**The task**
It would help if you retyped the data exactly, leaving out the pictures.
::: Exercise data
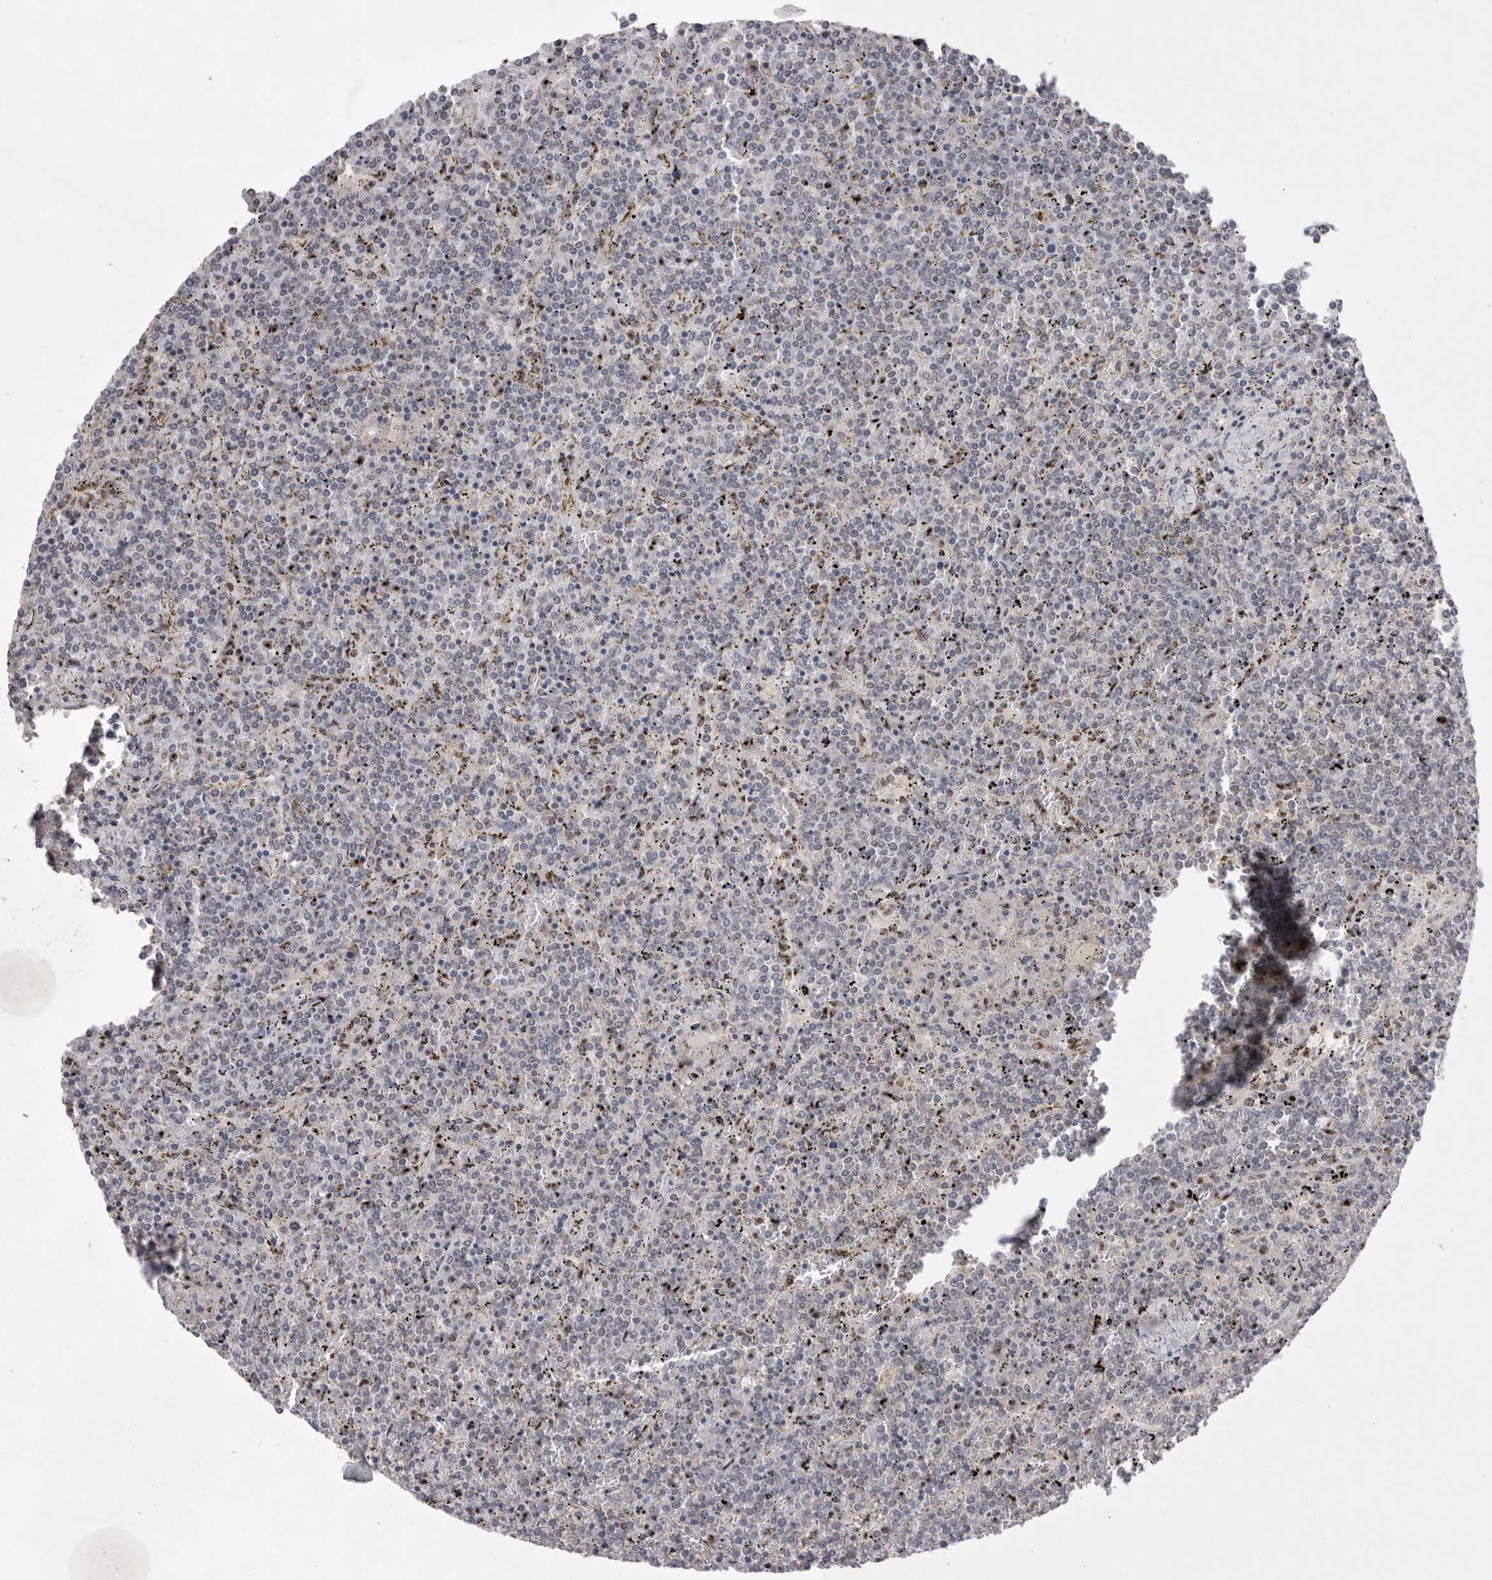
{"staining": {"intensity": "negative", "quantity": "none", "location": "none"}, "tissue": "lymphoma", "cell_type": "Tumor cells", "image_type": "cancer", "snomed": [{"axis": "morphology", "description": "Malignant lymphoma, non-Hodgkin's type, Low grade"}, {"axis": "topography", "description": "Spleen"}], "caption": "Tumor cells show no significant staining in low-grade malignant lymphoma, non-Hodgkin's type.", "gene": "HUS1", "patient": {"sex": "female", "age": 19}}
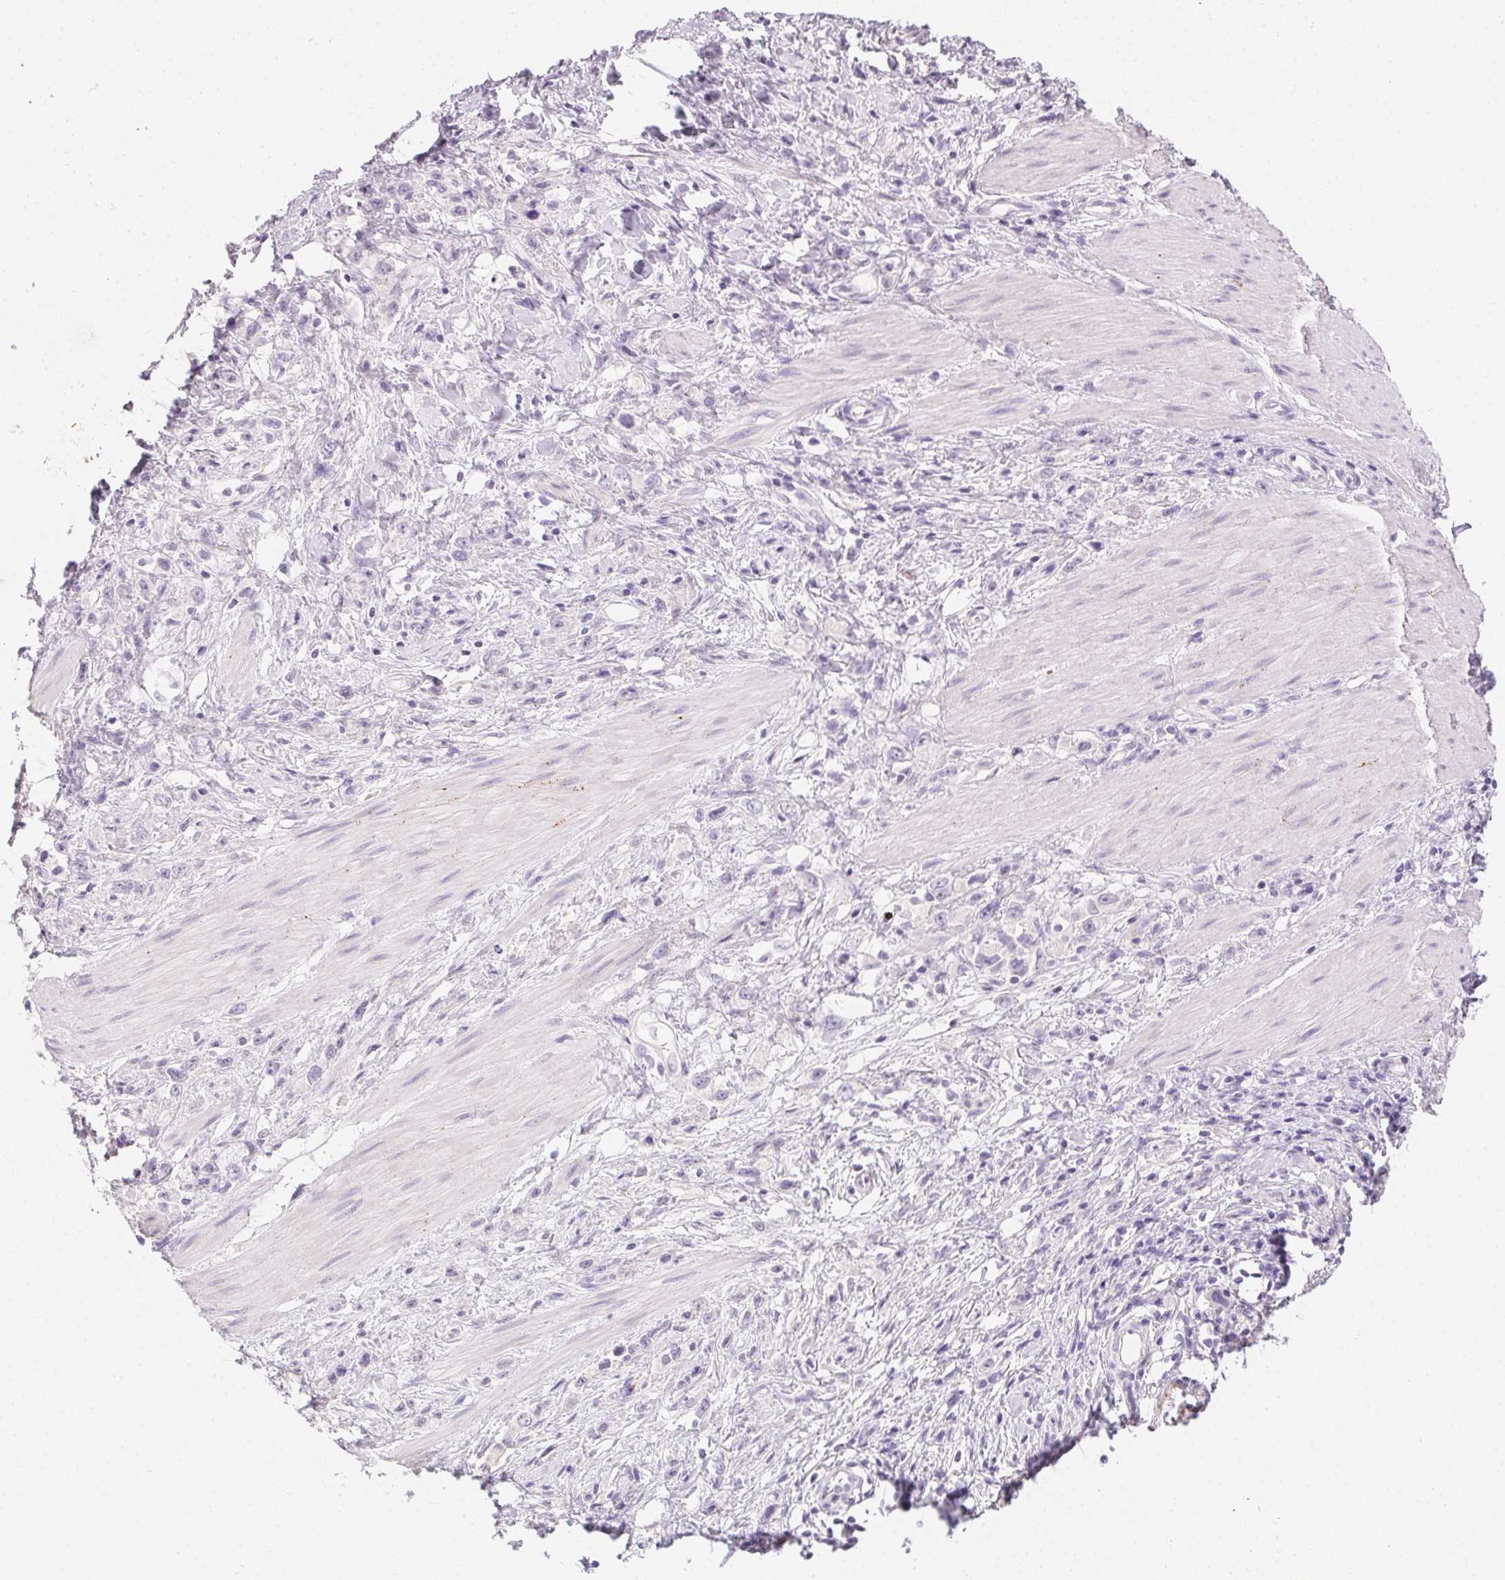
{"staining": {"intensity": "negative", "quantity": "none", "location": "none"}, "tissue": "stomach cancer", "cell_type": "Tumor cells", "image_type": "cancer", "snomed": [{"axis": "morphology", "description": "Adenocarcinoma, NOS"}, {"axis": "topography", "description": "Stomach"}], "caption": "Tumor cells show no significant staining in adenocarcinoma (stomach).", "gene": "MYL4", "patient": {"sex": "male", "age": 47}}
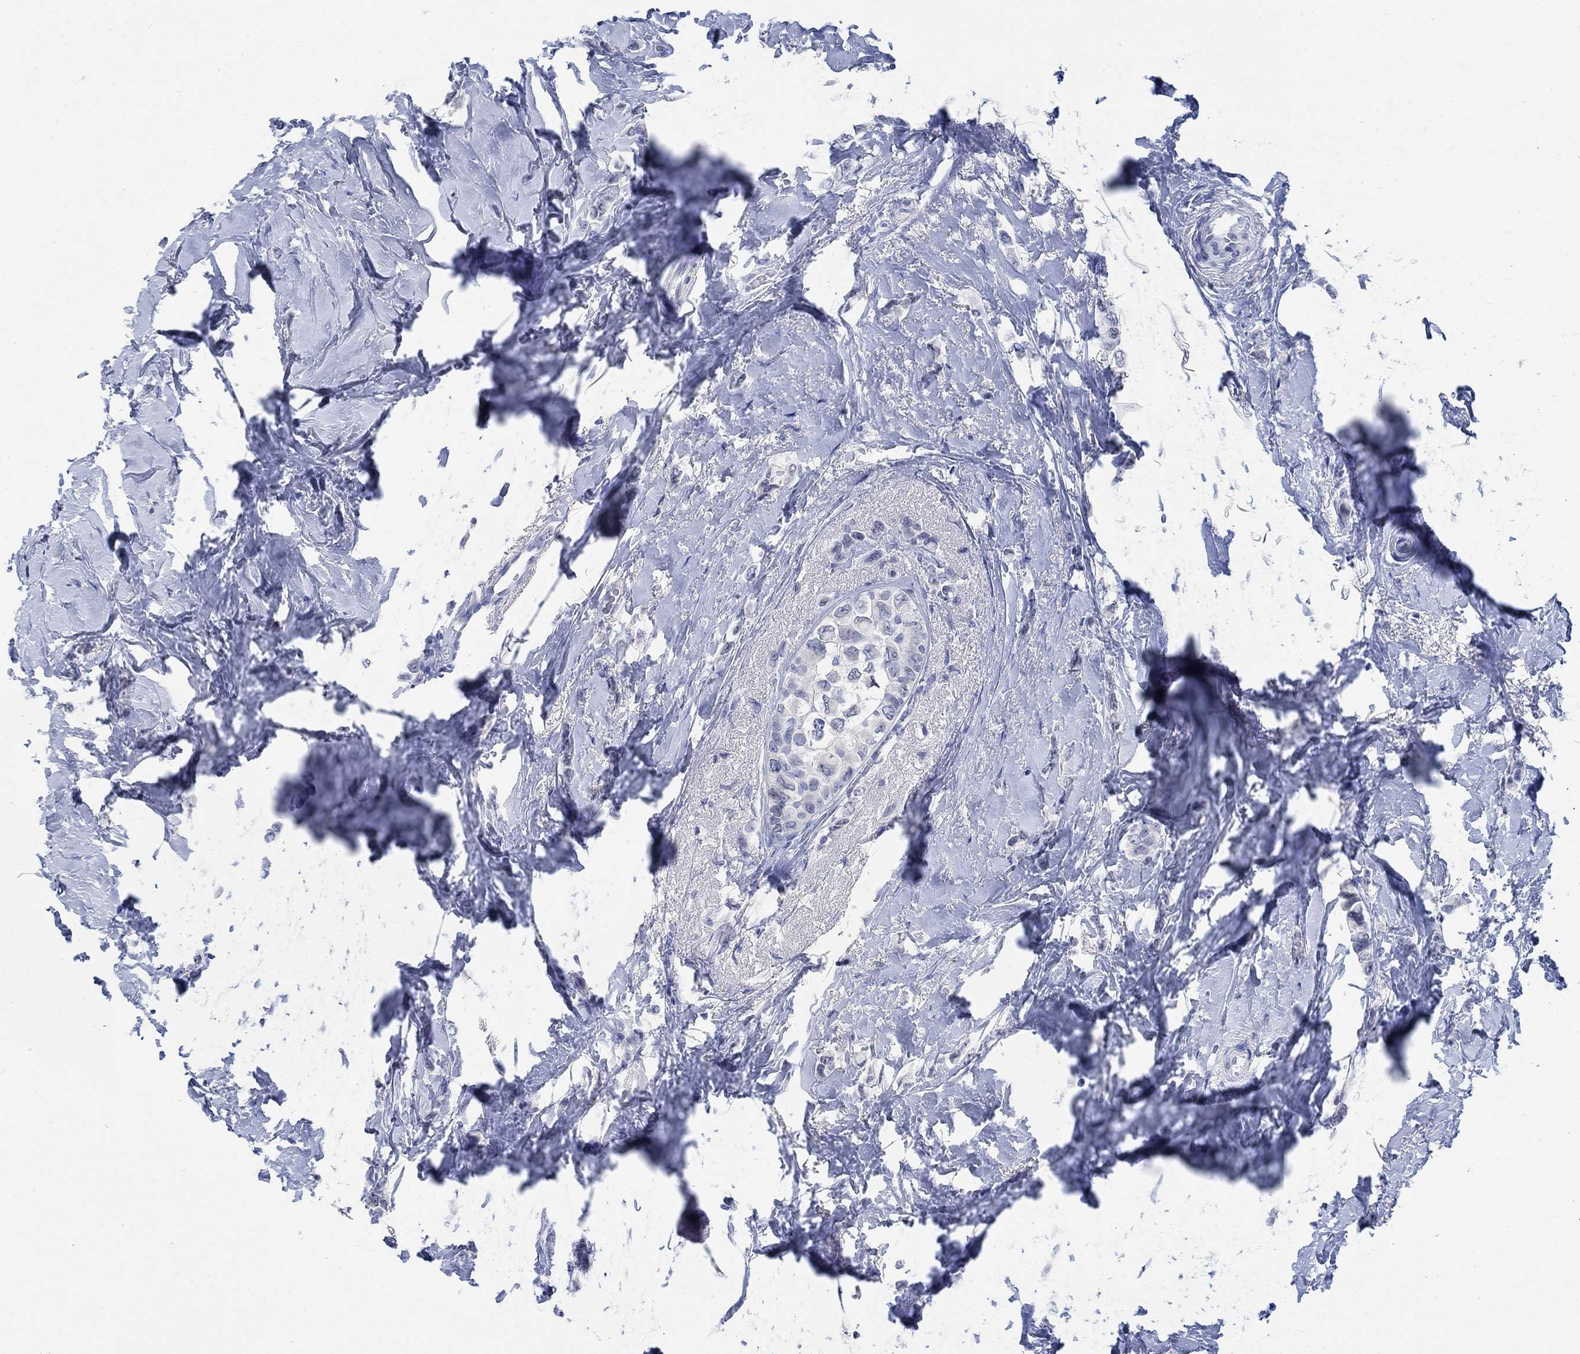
{"staining": {"intensity": "negative", "quantity": "none", "location": "none"}, "tissue": "breast cancer", "cell_type": "Tumor cells", "image_type": "cancer", "snomed": [{"axis": "morphology", "description": "Lobular carcinoma"}, {"axis": "topography", "description": "Breast"}], "caption": "DAB immunohistochemical staining of human lobular carcinoma (breast) reveals no significant expression in tumor cells.", "gene": "CAMK2N1", "patient": {"sex": "female", "age": 66}}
::::::
**Answer to this exercise**
{"staining": {"intensity": "negative", "quantity": "none", "location": "none"}, "tissue": "lymphoma", "cell_type": "Tumor cells", "image_type": "cancer", "snomed": [{"axis": "morphology", "description": "Malignant lymphoma, non-Hodgkin's type, Low grade"}, {"axis": "topography", "description": "Spleen"}], "caption": "Tumor cells show no significant staining in low-grade malignant lymphoma, non-Hodgkin's type.", "gene": "HUS1", "patient": {"sex": "female", "age": 19}}
{"staining": {"intensity": "negative", "quantity": "none", "location": "none"}, "tissue": "stomach cancer", "cell_type": "Tumor cells", "image_type": "cancer", "snomed": [{"axis": "morphology", "description": "Adenocarcinoma, NOS"}, {"axis": "topography", "description": "Stomach"}], "caption": "Tumor cells show no significant staining in adenocarcinoma (stomach).", "gene": "MYL4", "patient": {"sex": "male", "age": 47}}
{"staining": {"intensity": "negative", "quantity": "none", "location": "none"}, "tissue": "breast cancer", "cell_type": "Tumor cells", "image_type": "cancer", "snomed": [{"axis": "morphology", "description": "Lobular carcinoma"}, {"axis": "topography", "description": "Breast"}], "caption": "DAB immunohistochemical staining of human lobular carcinoma (breast) reveals no significant expression in tumor cells.", "gene": "CAMK2N1", "patient": {"sex": "female", "age": 66}}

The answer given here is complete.